I also wanted to continue avoiding the Loop.
If anything, the city had gotten crazier in the last few days.
Even though Mayor Daley ordered an end to the construction demonstrations — he brokered a meeting over the weekend between the white construction workers’ union and the black coalition members — the Conspiracy Trial kept the Loop too active for me.

Laura’s call finally came early Wednesday morning.
We decided to meet at student hangout we liked near the University of Chicago.
She was curt and businesslike, and I couldn’t shake the underlying feeling that she was upset.

The hangout was on Fifty-seventh, near some bookstores and funky student shops.
The food wasn’t stellar, but the ever-changing mix of students and professors that went through the restaurant guaranteed that no one would notice me or Laura.

It was the perfect place for a quiet conversation.

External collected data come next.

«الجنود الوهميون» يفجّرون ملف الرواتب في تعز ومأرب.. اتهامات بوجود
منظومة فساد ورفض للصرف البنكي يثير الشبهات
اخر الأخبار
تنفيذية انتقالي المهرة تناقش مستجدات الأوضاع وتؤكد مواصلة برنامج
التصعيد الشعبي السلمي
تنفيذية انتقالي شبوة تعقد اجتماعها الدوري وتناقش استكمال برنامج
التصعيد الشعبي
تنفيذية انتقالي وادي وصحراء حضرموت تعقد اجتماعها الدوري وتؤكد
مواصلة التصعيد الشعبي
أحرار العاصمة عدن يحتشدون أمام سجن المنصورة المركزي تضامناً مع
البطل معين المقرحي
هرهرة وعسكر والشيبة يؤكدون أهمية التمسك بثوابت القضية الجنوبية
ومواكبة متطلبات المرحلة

She was already sitting at a table beside the pie counter, as far from the pinball machines as she could get.
A dingy
,
half-full water glass sat near the battered menu that she was staring at.
She wore a short blue sheath that showed her legs to great advantage.
Her
blond
hair was pulled back and her makeup was heavier than I liked.

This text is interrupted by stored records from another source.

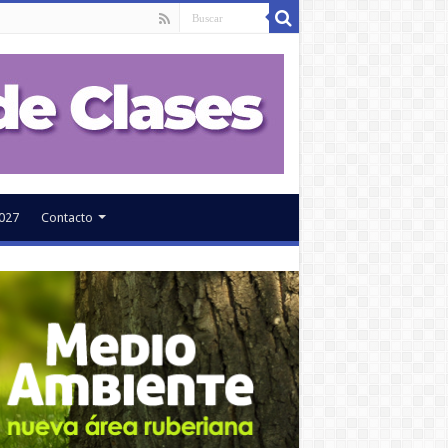
027
Contacto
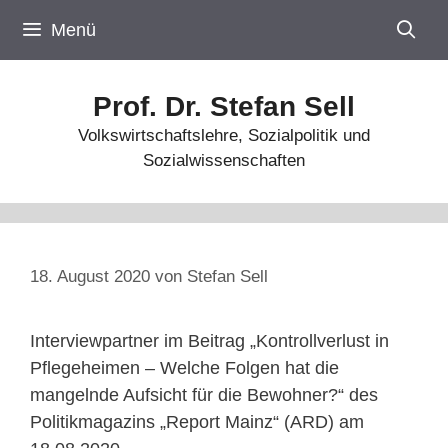
Zum
Menü
Inhalt
springen
Prof. Dr. Stefan Sell
Volkswirtschaftslehre, Sozialpolitik und
Sozialwissenschaften
18. August 2020
von
Stefan Sell
Interviewpartner im Beitrag „Kontrollverlust in
Pflegeheimen – Welche Folgen hat die
mangelnde Aufsicht für die Bewohner?“ des
Politikmagazins „Report Mainz“ (ARD) am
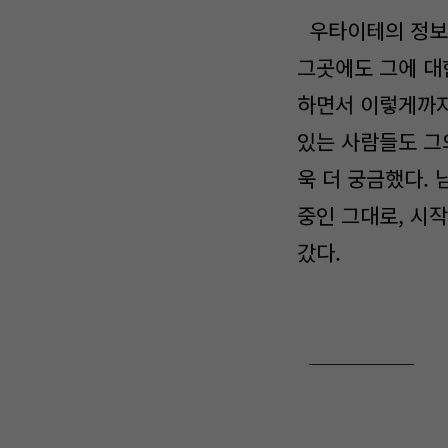
우타이테의 정보들
그곳에도 그에 대
하면서 이렇게까지
있는 사람들도 그
욱 더 궁금했다. 
중인 그대로, 시
갔다.
─────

Her business attire made her look, here in this place, like an eager young professor who hadn’t learned the university’s laid-back dress code.

“Hi,” I said, slipping into the chair across from her.
“Order yet?”

She shook her head, then smiled at me.
The smile was wan.
“Not that hungry.”

“You’ll have to have apple pie or Jimmy’ll never forgive you,” I said, sliding that battered menu toward me.

She laughed, reluctantly
,
it seemed.
But she understood my reference.
Jimmy loved this place
,
for the pinball mostly
,
but also for the pie.
And apple was fresh today.
Soon they’d move into pumpkin season, and I wouldn’t be able to keep him away.

“Maybe you should take a piece home for him,” she said.

“Maybe I should,” I said in a tone that meant I wouldn’t.
The waitress came by.
She was an older woman whom I’d seen before. She looked like she had worked in this place since the university opened its doors in the
nineteenth
century.

I ordered a meatball sub, then nodded to Laura.
She ordered chicken noodle soup and half a turkey sandwich, then waited until the waitress left before looking at me again.

“I hate this,” Laura said.
“I lived for nearly thirty years before I found out that my father was a son of a bitch, and now I can’t seem to get away from it.”